[Data for this exercise — start]
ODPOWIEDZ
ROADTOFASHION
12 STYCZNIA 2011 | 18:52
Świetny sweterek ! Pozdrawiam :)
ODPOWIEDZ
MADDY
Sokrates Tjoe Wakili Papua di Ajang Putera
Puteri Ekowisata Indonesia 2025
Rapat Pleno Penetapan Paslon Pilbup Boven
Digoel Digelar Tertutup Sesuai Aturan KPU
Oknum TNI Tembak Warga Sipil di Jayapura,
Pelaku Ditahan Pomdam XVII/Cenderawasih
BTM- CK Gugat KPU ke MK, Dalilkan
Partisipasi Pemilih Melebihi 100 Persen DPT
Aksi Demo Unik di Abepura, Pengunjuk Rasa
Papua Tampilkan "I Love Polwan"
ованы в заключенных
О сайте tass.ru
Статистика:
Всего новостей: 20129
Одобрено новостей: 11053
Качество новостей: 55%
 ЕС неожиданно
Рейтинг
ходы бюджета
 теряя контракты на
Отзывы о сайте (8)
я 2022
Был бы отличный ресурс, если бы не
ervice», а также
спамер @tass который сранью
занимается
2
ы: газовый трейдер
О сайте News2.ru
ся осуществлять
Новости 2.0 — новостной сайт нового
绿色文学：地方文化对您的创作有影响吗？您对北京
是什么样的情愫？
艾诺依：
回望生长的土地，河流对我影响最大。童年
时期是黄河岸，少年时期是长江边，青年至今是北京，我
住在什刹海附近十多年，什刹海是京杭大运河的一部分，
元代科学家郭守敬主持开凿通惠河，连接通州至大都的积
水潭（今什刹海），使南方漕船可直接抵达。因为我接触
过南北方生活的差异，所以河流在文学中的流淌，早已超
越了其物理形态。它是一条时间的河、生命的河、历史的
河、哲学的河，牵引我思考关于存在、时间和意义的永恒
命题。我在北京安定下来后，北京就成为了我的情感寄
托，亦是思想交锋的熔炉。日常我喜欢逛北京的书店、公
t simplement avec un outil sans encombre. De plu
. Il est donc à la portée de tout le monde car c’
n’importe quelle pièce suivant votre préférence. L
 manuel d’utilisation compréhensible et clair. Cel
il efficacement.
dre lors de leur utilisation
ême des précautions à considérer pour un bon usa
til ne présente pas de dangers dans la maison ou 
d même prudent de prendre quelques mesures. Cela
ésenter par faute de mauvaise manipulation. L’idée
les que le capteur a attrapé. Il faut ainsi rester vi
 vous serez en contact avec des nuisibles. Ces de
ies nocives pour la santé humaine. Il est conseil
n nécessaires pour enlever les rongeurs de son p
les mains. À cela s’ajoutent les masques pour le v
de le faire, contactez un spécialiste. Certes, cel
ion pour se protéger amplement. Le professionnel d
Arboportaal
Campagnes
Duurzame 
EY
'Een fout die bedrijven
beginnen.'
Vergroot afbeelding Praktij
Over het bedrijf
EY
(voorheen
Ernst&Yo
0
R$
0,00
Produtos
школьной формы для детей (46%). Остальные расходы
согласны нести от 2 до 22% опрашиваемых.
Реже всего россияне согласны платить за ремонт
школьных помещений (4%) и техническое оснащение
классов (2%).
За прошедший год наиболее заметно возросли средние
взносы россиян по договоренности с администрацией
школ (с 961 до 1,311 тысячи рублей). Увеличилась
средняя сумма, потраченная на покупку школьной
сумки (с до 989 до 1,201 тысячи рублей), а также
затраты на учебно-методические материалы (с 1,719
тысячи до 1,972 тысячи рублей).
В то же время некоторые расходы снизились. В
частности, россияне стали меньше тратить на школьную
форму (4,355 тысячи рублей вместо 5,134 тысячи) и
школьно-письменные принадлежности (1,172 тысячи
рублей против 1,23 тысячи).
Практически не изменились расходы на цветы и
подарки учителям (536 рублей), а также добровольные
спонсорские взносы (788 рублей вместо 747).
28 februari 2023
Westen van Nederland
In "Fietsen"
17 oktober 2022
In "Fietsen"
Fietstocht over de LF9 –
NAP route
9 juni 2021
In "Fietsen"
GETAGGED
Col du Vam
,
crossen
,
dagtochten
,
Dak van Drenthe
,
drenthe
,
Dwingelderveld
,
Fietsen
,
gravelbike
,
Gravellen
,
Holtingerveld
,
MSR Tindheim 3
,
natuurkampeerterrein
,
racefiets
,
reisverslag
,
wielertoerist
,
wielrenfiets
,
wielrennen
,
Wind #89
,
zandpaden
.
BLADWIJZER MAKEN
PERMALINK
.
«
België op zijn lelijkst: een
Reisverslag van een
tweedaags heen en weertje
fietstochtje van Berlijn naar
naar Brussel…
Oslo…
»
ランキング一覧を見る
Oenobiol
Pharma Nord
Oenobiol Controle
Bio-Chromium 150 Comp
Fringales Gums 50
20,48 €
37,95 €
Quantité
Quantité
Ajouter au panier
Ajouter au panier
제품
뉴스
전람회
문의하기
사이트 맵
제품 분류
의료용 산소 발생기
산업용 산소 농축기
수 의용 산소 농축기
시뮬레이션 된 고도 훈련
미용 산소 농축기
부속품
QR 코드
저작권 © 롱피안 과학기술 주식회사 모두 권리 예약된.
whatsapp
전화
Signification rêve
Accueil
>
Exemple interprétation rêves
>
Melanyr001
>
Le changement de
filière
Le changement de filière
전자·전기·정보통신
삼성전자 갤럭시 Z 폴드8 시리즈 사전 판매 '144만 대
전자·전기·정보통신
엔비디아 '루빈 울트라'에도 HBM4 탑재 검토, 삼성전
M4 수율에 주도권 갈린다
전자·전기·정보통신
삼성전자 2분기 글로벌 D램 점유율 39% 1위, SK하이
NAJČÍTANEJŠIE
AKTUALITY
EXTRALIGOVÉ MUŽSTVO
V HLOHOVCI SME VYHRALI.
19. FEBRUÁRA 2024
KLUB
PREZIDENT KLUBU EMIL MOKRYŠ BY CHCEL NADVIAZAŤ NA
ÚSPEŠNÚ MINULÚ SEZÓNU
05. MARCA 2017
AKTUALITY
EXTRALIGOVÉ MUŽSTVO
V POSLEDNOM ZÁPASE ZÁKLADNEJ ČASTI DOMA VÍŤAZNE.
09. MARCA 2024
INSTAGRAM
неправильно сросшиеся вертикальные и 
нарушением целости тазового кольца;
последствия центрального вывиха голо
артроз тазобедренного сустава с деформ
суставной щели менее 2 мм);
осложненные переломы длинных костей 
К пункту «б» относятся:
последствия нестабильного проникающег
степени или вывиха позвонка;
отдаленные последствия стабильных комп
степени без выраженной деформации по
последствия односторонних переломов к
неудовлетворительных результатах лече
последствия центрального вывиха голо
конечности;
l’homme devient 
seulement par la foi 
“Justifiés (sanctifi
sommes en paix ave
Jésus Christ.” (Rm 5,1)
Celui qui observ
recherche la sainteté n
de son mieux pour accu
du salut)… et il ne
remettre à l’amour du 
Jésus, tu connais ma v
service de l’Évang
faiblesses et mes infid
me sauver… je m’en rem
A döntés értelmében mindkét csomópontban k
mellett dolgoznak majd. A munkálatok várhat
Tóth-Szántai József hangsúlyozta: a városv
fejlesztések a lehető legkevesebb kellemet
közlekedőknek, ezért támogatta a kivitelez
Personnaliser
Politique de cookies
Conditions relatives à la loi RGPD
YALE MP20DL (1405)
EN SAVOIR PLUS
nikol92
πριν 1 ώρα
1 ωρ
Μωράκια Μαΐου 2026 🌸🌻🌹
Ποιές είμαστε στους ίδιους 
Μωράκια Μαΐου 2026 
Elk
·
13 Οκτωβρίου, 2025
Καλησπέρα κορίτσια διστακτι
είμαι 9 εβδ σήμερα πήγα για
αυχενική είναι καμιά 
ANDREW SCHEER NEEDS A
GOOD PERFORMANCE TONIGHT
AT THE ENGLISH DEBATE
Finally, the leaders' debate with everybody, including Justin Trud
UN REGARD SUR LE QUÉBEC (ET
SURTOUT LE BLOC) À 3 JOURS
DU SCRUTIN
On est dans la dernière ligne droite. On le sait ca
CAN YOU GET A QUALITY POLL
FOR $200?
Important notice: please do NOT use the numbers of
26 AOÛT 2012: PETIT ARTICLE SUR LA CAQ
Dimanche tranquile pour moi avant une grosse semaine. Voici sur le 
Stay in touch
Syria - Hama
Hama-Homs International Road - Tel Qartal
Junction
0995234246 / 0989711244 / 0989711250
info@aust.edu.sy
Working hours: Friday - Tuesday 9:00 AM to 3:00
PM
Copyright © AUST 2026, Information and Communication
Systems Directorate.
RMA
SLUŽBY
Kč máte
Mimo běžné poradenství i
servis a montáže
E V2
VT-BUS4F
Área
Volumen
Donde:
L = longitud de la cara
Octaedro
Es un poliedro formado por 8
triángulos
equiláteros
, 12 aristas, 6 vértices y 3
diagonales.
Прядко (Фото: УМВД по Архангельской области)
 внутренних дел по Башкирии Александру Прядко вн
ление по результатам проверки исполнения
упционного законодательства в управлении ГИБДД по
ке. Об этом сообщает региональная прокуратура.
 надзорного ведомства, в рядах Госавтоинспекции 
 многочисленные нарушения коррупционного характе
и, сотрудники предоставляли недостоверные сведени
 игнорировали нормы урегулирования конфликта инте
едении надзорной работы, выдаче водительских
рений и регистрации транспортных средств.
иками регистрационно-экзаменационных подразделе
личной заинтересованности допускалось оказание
[Data for this exercise — finish]
What needs to be done:
Write out again, unchanged, the part of the rows that opens with the very first line and closes with the line containing "les que le capteur", with both of those lines included.

Task solution:
ODPOWIEDZ
ROADTOFASHION
12 STYCZNIA 2011 | 18:52
Świetny sweterek ! Pozdrawiam :)
ODPOWIEDZ
MADDY
Sokrates Tjoe Wakili Papua di Ajang Putera
Puteri Ekowisata Indonesia 2025
Rapat Pleno Penetapan Paslon Pilbup Boven
Digoel Digelar Tertutup Sesuai Aturan KPU
Oknum TNI Tembak Warga Sipil di Jayapura,
Pelaku Ditahan Pomdam XVII/Cenderawasih
BTM- CK Gugat KPU ke MK, Dalilkan
Partisipasi Pemilih Melebihi 100 Persen DPT
Aksi Demo Unik di Abepura, Pengunjuk Rasa
Papua Tampilkan "I Love Polwan"
ованы в заключенных
О сайте tass.ru
Статистика:
Всего новостей: 20129
Одобрено новостей: 11053
Качество новостей: 55%
 ЕС неожиданно
Рейтинг
ходы бюджета
 теряя контракты на
Отзывы о сайте (8)
я 2022
Был бы отличный ресурс, если бы не
ervice», а также
спамер @tass который сранью
занимается
2
ы: газовый трейдер
О сайте News2.ru
ся осуществлять
Новости 2.0 — новостной сайт нового
绿色文学：地方文化对您的创作有影响吗？您对北京
是什么样的情愫？
艾诺依：
回望生长的土地，河流对我影响最大。童年
时期是黄河岸，少年时期是长江边，青年至今是北京，我
住在什刹海附近十多年，什刹海是京杭大运河的一部分，
元代科学家郭守敬主持开凿通惠河，连接通州至大都的积
水潭（今什刹海），使南方漕船可直接抵达。因为我接触
过南北方生活的差异，所以河流在文学中的流淌，早已超
越了其物理形态。它是一条时间的河、生命的河、历史的
河、哲学的河，牵引我思考关于存在、时间和意义的永恒
命题。我在北京安定下来后，北京就成为了我的情感寄
托，亦是思想交锋的熔炉。日常我喜欢逛北京的书店、公
t simplement avec un outil sans encombre. De plu
. Il est donc à la portée de tout le monde car c’
n’importe quelle pièce suivant votre préférence. L
 manuel d’utilisation compréhensible et clair. Cel
il efficacement.
dre lors de leur utilisation
ême des précautions à considérer pour un bon usa
til ne présente pas de dangers dans la maison ou 
d même prudent de prendre quelques mesures. Cela
ésenter par faute de mauvaise manipulation. L’idée
les que le capteur a attrapé. Il faut ainsi rester vi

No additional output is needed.